▶ Halaman
Selama
satu dekade terakhir ini, advokasi telah menjadi kamus perjuangan baru bagi
kalangan organisasi civil society atau kalangan pendamping lapangan. Hampir
semua organisasi non pemerintah selalu menjadikan advokasi sebagai salah satu
agenda yang ingin mereka lakukan. Bahkan ada sejumlah organisasi yang
menjadikan advokasi sebagai kegiatan utamanya dan memiliki keyakinan advokasi
sebagai satu cara yang akan membawa perubahan sosial, setelah mengalami kekecewaan
dengan sedikitnya perubahan sosial yang bisa dicapai dengan pendekatan
pengembangan masyarakat. Persoalannya, lantas, banyak sekali kegiatan yang
dinamakan “advokasi’, sehingga pengertian advokasi itu sendiri menjadi kabur
dan tak jelas lagi juntrungnya.

▶ Tujuan 1
Perbarui catatan mulai dari awal catatan sampai dengan baris yang memuat "brown L-shape at (261, 483): moved 3 px up" dengan mengganti "moved" menjadi "shifted", tanpa mengubah bagian lain. Jangan sertakan gambar dalam jawaban.

▶ Masukan Tugas
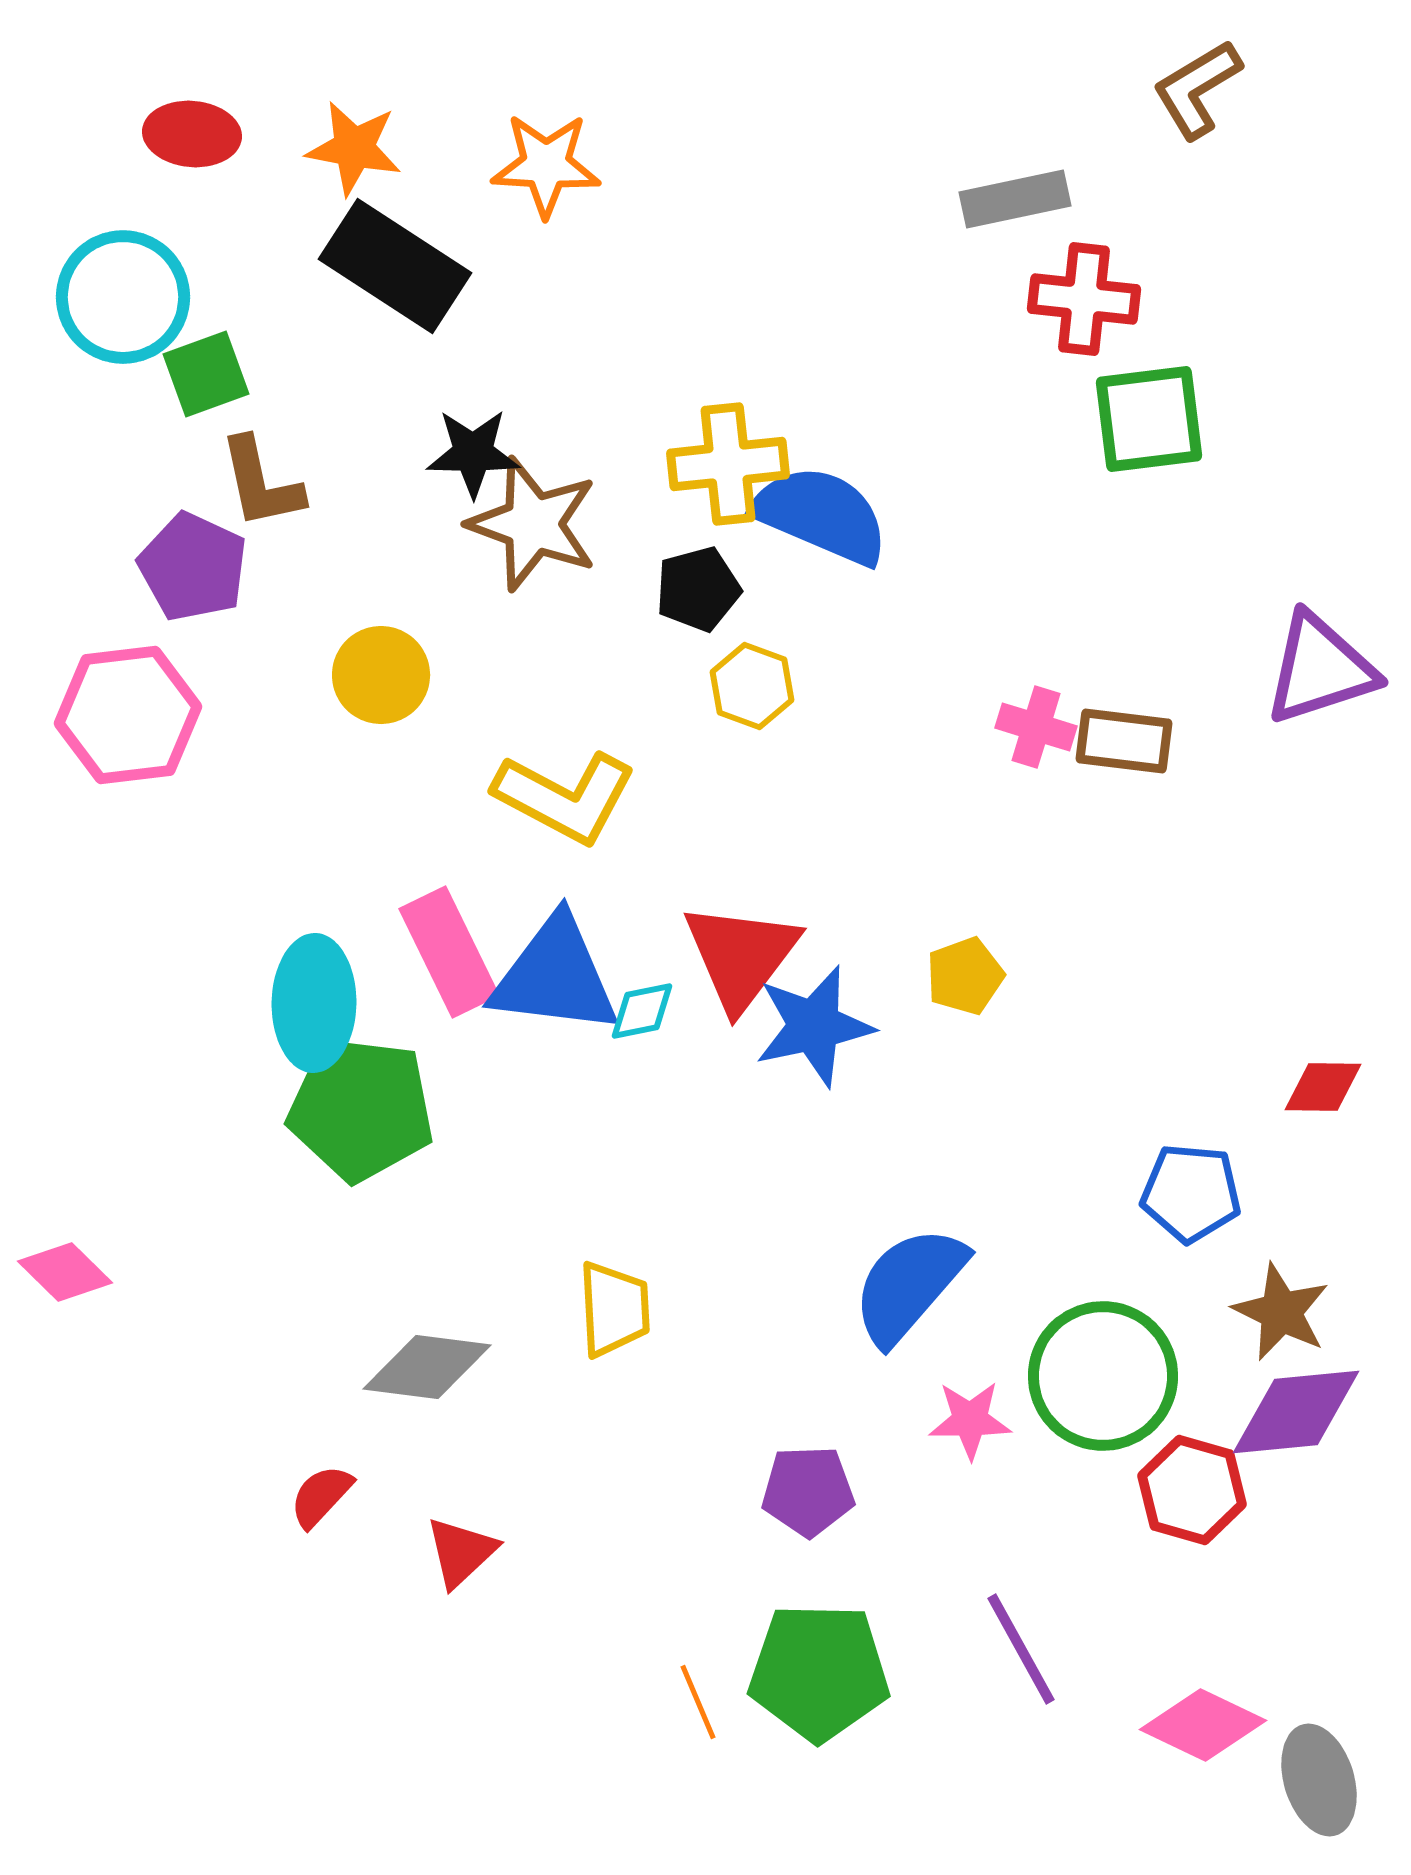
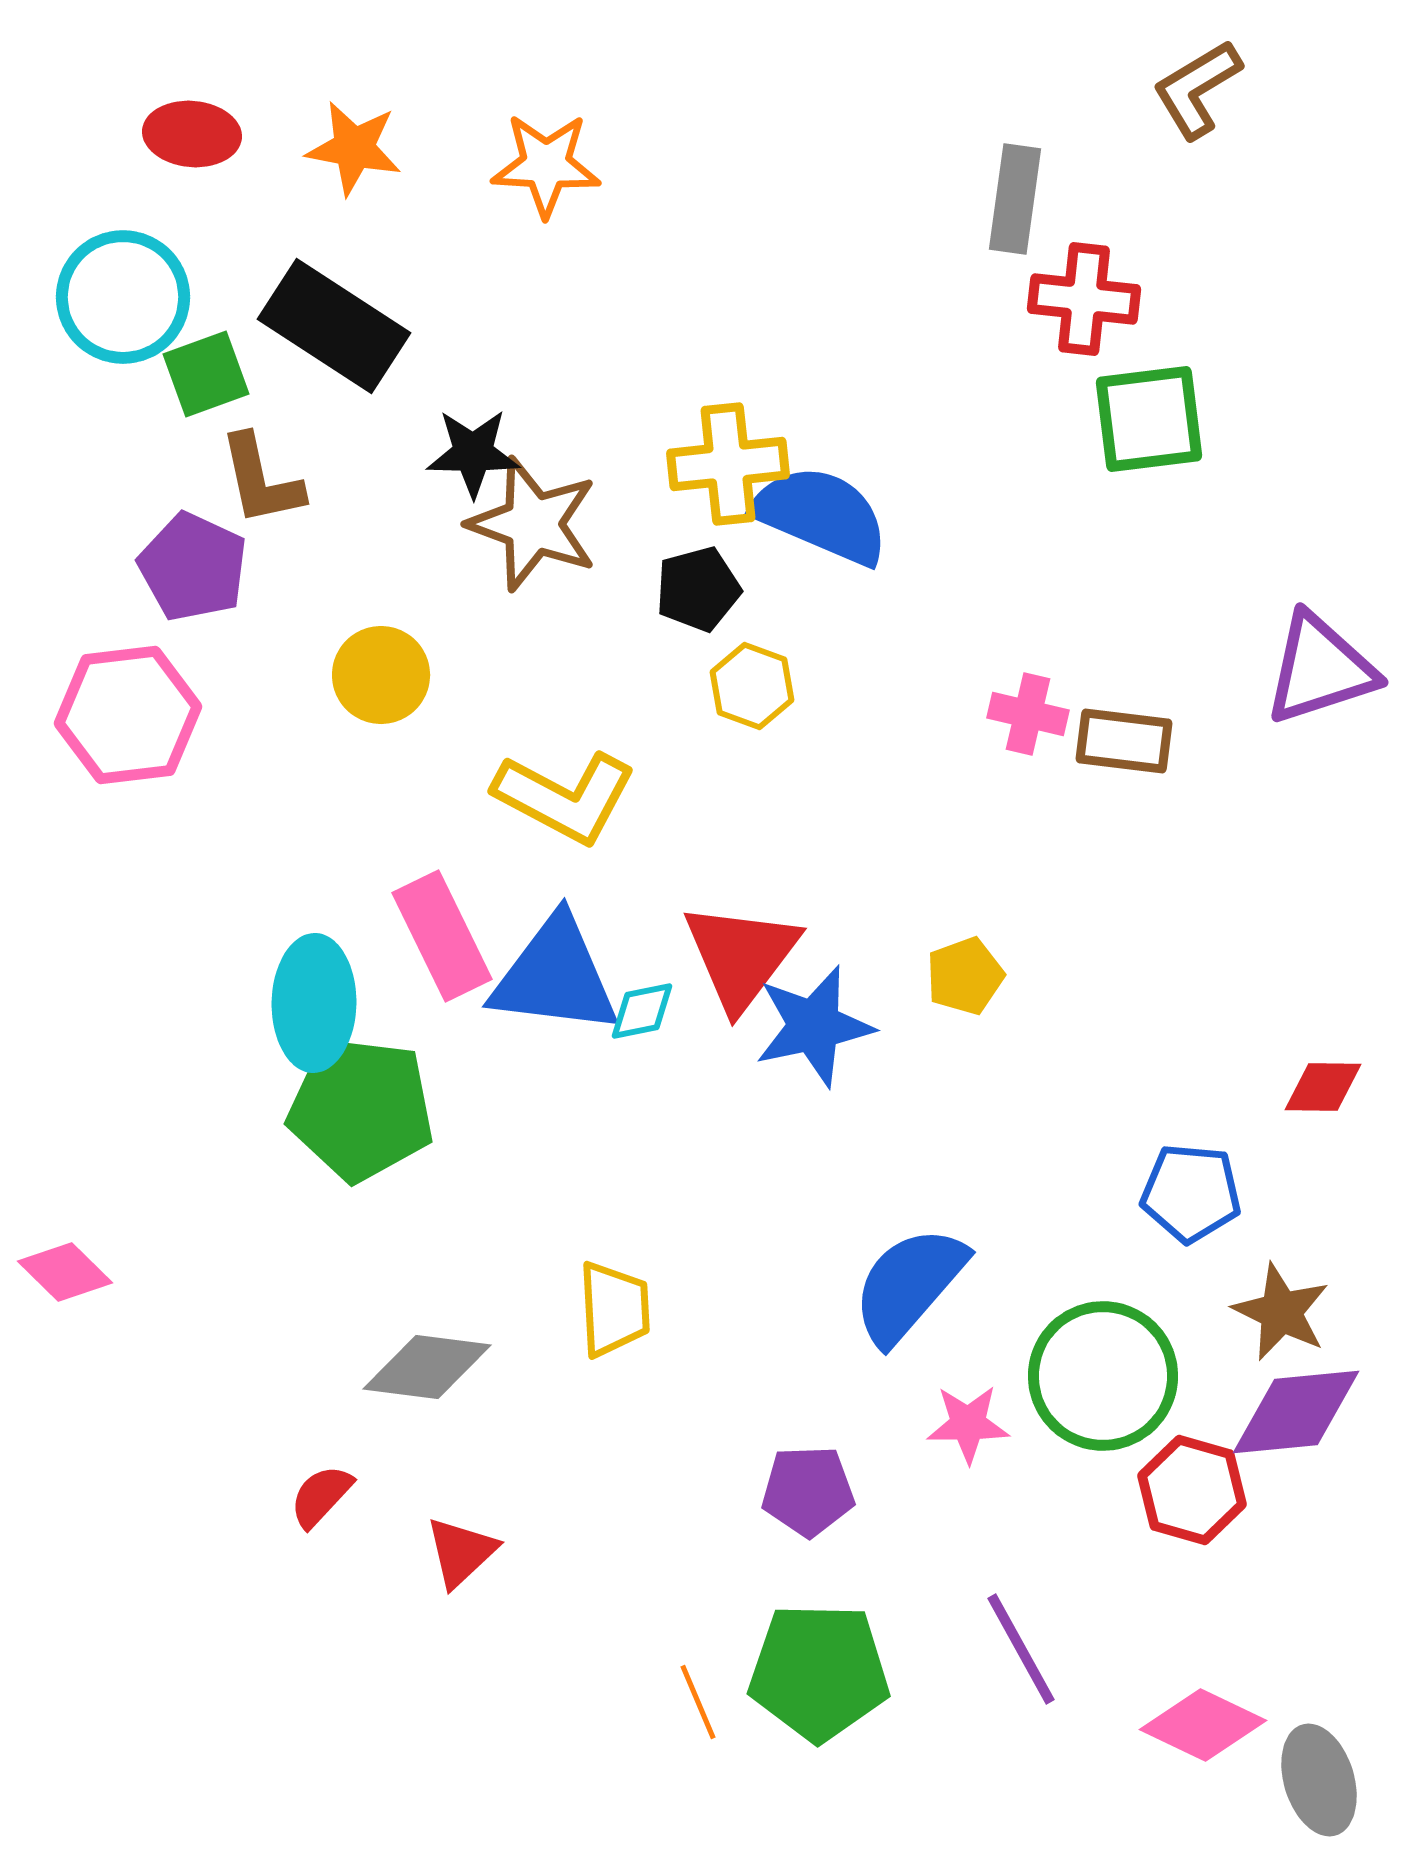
gray rectangle at (1015, 199): rotated 70 degrees counterclockwise
black rectangle at (395, 266): moved 61 px left, 60 px down
brown L-shape at (261, 483): moved 3 px up
pink cross at (1036, 727): moved 8 px left, 13 px up; rotated 4 degrees counterclockwise
pink rectangle at (449, 952): moved 7 px left, 16 px up
pink star at (970, 1420): moved 2 px left, 4 px down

▶ Tujuan 2
Jawab pertanyaan berikut berdasarkan teks tentang advokasi.
(a) Apa yang dijadikan salah satu agenda oleh hampir semua organisasi non pemerintah?
(b) Pendekatan apa yang menurut teks hanya mencapai sedikit perubahan sosial?
(c) Apa akibat dari banyaknya kegiatan yang dinamakan "advokasi"?

▶ Jawaban yang Diharapkan 1
gray rectangle at (1015, 199): rotated 70 degrees counterclockwise
black rectangle at (395, 266): shifted 61 px left, 60 px down
brown L-shape at (261, 483): shifted 3 px up

▶ Jawaban yang Diharapkan 2
(a) Advokasi.
(b) Pendekatan pengembangan masyarakat.
(c) Pengertian advokasi itu sendiri menjadi kabur dan tak jelas lagi juntrungnya.